Después del primer cambio de casa, mis días se transformaron en noches de insomnio, en discos rotos, en libros quemados, en abrazos de idas y venidas, de ires y venires a otras provincias en una camioneta blanca.

Busqué compañía en mis muñecos (los pocos que quedaron) y en los sueños en vigilia. Caminé descalza porque vi niños y niñas así, sin zapatos, corriendo, como lo hicieron mis padres alguna vez. Me vestí de pantalones ocultando mi femeneidad. Así me vestían, con camisas a cuadros y el pelo corto. Habrán deseado tener un niño? Me preguntaba de vez en cuando. Si vestía una pollera bailaba cueca entre los arbustos y jugaba al volantín con una mano agarrada al cordel y la otra tomando un algodón de azúcar.

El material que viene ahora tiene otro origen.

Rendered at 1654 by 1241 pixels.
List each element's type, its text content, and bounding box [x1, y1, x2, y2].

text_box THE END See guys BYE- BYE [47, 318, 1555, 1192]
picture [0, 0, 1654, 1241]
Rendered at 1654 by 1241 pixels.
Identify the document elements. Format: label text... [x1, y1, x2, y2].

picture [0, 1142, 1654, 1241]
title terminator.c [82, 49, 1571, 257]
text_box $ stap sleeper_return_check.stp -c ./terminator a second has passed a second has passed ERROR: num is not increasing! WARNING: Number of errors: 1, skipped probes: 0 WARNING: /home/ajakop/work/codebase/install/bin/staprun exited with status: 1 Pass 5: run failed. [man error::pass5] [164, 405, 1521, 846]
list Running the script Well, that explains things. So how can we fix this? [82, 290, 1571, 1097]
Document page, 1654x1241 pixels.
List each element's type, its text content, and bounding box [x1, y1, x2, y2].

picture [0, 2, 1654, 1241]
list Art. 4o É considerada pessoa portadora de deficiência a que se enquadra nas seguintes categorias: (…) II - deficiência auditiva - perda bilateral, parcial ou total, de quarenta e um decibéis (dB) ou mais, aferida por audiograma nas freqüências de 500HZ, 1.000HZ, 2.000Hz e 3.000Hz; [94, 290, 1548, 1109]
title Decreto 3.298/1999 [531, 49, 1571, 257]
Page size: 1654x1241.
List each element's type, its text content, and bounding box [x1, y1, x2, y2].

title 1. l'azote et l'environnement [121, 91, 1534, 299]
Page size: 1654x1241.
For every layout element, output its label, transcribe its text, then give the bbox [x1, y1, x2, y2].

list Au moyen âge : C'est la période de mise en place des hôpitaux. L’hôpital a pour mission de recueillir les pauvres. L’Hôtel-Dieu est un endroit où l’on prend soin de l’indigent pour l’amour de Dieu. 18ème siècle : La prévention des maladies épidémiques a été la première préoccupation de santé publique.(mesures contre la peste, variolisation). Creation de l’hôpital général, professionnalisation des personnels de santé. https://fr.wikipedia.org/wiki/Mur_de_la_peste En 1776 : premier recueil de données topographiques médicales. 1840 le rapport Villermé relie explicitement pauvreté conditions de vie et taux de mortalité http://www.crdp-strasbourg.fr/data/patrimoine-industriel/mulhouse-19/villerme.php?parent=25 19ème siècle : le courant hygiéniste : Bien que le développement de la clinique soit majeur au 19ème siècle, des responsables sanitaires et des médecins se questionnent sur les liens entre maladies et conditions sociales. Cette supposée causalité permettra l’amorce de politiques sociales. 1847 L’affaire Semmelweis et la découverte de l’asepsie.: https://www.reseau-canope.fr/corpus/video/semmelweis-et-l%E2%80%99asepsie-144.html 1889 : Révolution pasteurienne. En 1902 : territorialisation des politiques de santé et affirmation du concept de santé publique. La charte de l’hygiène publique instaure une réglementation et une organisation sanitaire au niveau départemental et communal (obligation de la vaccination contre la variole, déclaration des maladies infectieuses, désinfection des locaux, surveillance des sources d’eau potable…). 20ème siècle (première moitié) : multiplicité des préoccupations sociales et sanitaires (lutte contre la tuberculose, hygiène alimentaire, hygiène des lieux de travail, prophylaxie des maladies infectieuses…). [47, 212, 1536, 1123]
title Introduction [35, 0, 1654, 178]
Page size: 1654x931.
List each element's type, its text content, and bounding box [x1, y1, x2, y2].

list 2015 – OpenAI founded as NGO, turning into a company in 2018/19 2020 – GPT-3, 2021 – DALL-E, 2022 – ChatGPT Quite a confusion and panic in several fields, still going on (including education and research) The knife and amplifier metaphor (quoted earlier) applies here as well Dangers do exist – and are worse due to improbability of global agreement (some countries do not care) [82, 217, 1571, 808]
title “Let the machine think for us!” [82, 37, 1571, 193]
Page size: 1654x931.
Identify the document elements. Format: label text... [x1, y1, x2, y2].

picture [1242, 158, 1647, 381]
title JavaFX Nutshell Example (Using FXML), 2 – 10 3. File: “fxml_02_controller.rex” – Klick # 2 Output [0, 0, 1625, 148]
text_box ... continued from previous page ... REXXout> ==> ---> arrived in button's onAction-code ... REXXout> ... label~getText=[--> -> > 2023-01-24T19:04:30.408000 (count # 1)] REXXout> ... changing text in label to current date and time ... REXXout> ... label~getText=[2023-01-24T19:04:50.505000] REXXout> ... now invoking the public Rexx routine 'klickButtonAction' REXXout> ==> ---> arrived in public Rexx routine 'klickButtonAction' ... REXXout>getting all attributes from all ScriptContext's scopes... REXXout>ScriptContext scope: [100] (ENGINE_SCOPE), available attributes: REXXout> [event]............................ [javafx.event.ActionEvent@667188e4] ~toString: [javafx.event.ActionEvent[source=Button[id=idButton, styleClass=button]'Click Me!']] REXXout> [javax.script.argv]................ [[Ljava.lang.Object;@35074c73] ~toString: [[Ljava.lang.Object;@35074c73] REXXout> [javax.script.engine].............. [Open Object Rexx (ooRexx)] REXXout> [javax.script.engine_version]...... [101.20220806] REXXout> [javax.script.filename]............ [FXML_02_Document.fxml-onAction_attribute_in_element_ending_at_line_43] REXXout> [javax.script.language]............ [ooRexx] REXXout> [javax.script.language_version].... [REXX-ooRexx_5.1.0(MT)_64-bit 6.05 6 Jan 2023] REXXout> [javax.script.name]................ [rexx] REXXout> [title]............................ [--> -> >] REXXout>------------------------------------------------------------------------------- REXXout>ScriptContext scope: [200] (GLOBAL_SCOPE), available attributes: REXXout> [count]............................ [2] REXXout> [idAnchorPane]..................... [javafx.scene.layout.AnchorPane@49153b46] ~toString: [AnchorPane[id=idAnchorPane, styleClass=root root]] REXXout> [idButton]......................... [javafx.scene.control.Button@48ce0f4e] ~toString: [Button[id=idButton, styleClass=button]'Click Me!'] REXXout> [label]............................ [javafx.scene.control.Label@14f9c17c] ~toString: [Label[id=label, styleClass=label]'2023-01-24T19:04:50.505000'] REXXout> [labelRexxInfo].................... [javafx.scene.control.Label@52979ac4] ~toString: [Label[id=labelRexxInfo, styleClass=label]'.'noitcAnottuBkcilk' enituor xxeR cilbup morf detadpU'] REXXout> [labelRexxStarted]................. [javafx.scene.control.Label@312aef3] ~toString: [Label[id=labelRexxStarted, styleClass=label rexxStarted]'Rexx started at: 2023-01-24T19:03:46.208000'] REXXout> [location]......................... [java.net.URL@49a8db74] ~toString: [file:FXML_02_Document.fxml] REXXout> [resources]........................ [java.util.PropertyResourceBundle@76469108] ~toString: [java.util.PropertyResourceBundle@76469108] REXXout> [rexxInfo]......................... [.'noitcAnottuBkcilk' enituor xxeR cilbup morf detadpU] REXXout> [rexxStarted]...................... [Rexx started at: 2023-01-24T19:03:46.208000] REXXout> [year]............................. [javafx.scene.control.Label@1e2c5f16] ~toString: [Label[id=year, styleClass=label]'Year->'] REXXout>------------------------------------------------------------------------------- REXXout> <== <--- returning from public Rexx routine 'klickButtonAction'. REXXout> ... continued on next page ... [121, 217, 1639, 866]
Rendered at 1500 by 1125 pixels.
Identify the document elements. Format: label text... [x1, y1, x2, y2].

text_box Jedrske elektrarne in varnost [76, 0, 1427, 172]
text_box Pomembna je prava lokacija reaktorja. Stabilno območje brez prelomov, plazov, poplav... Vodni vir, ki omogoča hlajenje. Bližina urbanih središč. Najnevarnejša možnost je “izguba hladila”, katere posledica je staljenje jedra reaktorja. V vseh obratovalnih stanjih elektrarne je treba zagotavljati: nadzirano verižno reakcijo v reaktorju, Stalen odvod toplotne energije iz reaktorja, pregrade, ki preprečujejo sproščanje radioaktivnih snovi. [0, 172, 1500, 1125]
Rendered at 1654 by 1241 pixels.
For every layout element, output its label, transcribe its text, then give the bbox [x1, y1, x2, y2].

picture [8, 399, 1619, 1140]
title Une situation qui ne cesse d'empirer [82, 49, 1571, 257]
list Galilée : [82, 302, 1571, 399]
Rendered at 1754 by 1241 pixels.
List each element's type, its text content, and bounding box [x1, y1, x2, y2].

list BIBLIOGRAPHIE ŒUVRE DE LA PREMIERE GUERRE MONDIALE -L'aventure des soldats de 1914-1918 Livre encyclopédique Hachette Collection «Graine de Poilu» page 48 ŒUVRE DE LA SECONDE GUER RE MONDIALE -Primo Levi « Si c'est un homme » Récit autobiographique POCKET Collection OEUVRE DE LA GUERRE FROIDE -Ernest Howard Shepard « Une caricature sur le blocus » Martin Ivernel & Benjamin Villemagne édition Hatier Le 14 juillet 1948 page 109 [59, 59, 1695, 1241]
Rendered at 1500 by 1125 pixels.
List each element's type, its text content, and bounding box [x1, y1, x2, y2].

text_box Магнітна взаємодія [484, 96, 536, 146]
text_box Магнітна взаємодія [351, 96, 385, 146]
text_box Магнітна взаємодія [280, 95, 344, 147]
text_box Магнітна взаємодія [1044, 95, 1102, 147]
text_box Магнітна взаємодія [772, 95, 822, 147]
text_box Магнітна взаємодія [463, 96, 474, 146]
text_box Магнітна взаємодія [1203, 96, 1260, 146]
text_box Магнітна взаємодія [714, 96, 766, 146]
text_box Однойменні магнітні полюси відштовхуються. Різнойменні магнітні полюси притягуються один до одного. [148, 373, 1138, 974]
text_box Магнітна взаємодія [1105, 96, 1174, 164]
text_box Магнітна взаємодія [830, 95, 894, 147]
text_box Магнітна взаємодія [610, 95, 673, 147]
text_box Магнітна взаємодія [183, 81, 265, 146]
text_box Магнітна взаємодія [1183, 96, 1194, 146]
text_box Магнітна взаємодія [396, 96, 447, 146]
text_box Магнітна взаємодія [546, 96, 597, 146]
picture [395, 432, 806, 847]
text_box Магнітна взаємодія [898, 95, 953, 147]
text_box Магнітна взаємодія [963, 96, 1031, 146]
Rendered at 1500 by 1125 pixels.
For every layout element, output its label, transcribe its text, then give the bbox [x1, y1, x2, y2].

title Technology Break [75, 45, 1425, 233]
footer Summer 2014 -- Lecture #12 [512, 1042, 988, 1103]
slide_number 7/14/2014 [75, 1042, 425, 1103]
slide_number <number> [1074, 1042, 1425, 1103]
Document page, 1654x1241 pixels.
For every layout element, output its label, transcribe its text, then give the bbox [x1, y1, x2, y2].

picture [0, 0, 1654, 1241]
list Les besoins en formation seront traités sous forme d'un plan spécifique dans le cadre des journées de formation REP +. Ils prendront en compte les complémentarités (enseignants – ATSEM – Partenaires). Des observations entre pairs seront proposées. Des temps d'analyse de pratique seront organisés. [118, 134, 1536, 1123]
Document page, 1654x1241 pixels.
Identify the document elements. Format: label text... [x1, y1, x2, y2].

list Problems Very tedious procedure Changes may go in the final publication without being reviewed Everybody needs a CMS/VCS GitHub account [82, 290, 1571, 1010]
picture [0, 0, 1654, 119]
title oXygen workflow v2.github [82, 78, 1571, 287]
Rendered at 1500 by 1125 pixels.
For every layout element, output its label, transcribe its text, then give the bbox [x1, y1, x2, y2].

Septiembre era siempre invierno. La primavera no llegaba nunca. Se hacía a un lado para dejar pasar la lluvia que mojaba a quienes seguían bailando cueca, cumbia y cha cha chá.

Qué días aquellos. Raro era para mi ver a uno de mis abuelos con la sonrisa en los labios mientras la bandera ondeaba al viento y se oía el redoble de tambores; y al otro con los pies amordazados por pura pena. Bipolares. Bipolar mi familia. Bipolar septiembre…

Finalmente, decidí comerme toda la comida cuando alguien me sopló al oído mientras tronaba el cielo “si no te comes todo, vendrán por ti los militares”.  Y qué culpa tiene el tomate?.